Altro.jl API

This page provides the docstrings for the most common methods that the user may work with.




Augmented Lagrangian Trajectory Optimizer (ALTRO) is a solver developed by the Robotic Exploration Lab at Stanford University. The solver is special-cased to solve Markov Decision Processes by leveraging the internal problem structure.

ALTRO consists of two "phases":

  1. AL-iLQR: iLQR is used with an Augmented Lagrangian framework to solve the problem quickly to rough constraint satisfaction
  2. Projected Newton: A collocation-flavored active-set solver projects the solution from AL-iLQR onto the feasible subspace to achieve machine-precision constraint satisfaction.

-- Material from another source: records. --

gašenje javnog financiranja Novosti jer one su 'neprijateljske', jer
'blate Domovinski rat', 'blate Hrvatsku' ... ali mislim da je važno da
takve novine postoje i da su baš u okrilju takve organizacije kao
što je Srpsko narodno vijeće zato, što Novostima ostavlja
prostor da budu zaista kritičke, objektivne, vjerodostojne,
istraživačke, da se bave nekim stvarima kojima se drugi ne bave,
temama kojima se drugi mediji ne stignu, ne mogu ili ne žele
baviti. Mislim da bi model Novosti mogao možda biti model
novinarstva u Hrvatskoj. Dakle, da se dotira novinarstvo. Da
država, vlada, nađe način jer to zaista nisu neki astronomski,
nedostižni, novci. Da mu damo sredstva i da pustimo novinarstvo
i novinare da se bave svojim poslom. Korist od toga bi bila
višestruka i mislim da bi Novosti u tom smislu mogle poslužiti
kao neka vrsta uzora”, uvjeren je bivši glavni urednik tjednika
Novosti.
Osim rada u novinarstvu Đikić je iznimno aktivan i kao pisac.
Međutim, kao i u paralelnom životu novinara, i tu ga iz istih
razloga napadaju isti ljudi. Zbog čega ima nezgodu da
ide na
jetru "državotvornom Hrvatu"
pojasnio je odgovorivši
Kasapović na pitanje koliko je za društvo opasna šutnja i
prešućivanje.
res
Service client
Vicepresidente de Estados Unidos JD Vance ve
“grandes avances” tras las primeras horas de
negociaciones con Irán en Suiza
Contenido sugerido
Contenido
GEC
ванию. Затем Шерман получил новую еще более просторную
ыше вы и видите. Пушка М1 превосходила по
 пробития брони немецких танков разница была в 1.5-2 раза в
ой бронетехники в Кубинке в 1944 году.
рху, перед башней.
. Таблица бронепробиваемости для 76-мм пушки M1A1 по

ALTROSolver(prob::Problem, opts::SolverOptions; [infeasible, R_inf, kwarg_opts...])

The infeasible keyword is a boolean flag that specifies whether the solver should augment the controls to make it artificially fully actuated, allowing state initialization. The R_inf is the weight on these augmented controls. Any solver options can be passed as additional keyword arguments and will be set in the solver.


  • get_model
  • get_objective
  • get_constraints
  • Altro.get_ilqr
  • TO.get_initial_state

Other methods

  • Base.size: returns (n,m,N)
  • TO.is_constrained
struct ALSolver <: ConstrainedSolver{T}

Augmented Lagrangian (AL) is a standard tool for constrained optimization. For a trajectory optimization problem of the form:

\[\begin{aligned} \min_{x_{0:N},u_{0:N-1}} \quad & \ell_f(x_N) + \sum_{k=0}^{N-1} \ell_k(x_k, u_k, dt) \\ \textrm{s.t.} \quad & x_{k+1} = f(x_k, u_k), \\ & g_k(x_k,u_k) \leq 0, \\ & h_k(x_k,u_k) = 0. \end{aligned}\]

AL methods form the following augmented Lagrangian function:

\[\begin{aligned} \ell_f(x_N) + &λ_N^T c_N(x_N) + c_N(x_N)^T I_{\mu_N} c_N(x_N) \\ & + \sum_{k=0}^{N-1} \ell_k(x_k,u_k,dt) + λ_k^T c_k(x_k,u_k) + c_k(x_k,u_k)^T I_{\mu_k} c_k(x_k,u_k) \end{aligned}\]

This function is then minimized with respect to the primal variables using any unconstrained minimization solver (e.g. iLQR). After a local minima is found, the AL method updates the Lagrange multipliers λ and the penalty terms μ and repeats the unconstrained minimization. AL methods have superlinear convergence as long as the penalty term μ is updated each iteration.


A fast solver for unconstrained trajectory optimization that uses a Riccati recursion to solve for a local feedback controller around the current trajectory, and then simulates the system forward using the derived feedback control law.


Altro.iLQRSolver(prob, opts; kwarg_opts...)

With the following keyword arguments:

  • use_static Pass Val(true) to use StaticArrays as the internal storage for the trajectories.

This will, by default, then use RobotDynamics.StaticReturn() methods for the dynamics.

All other keyword arguments are interpreted as solver options passed to set_options!.


Projected Newton Solver Direct method developed by the REx Lab at Stanford University Achieves machine-level constraint satisfaction by projecting onto the feasible subspace. It can also take a full Newton step by solving the KKT system. This solver is to be used exlusively for solutions that are close to the optimal solution. It is intended to be used as a "solution polishing" method for augmented Lagrangian methods.



Compute the backwardpass of iLQR, which forms a local quadratic approximation of the cost-to-go and constructs a local affine control policy about the current trajectory using time-varying LQR. The expansions of the objective function and dynamics should already be computed before calling this function.

forwardpass!(solver, J_prev)

The "line search" of the iLQR algorithm. The system is simulated forward using the local affine feedback control policy computed by the backward pass, scaling the feedforward terms until satisfactory progress is made.

Returns the new cost after finding a line search step size that makes sufficient progress. The new trajectories are stored in solver.Z̄, and are copied in the main solve step.

record_iteration!(solver, J, dJ, grad)

Records the information on the current iteration of the solver, storing all of the data in the SolverStats struct stored in the solver.